[Stored dataset items]
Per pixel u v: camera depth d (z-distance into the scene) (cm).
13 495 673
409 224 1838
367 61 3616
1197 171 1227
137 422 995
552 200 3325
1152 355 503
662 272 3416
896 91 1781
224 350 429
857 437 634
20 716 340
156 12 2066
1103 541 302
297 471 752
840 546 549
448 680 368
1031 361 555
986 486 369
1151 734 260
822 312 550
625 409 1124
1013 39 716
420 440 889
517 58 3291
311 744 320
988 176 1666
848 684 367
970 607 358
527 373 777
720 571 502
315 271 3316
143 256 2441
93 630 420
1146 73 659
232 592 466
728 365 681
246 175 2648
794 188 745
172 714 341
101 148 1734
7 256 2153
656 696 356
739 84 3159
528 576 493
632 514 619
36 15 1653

* Directions for this task:
Reproduce the lines of the entries above from the one with "1197 171 1227" to the one with "794 188 745", both included, exactly and without any other line.

* Task output:
1197 171 1227
137 422 995
552 200 3325
1152 355 503
662 272 3416
896 91 1781
224 350 429
857 437 634
20 716 340
156 12 2066
1103 541 302
297 471 752
840 546 549
448 680 368
1031 361 555
986 486 369
1151 734 260
822 312 550
625 409 1124
1013 39 716
420 440 889
517 58 3291
311 744 320
988 176 1666
848 684 367
970 607 358
527 373 777
720 571 502
315 271 3316
143 256 2441
93 630 420
1146 73 659
232 592 466
728 365 681
246 175 2648
794 188 745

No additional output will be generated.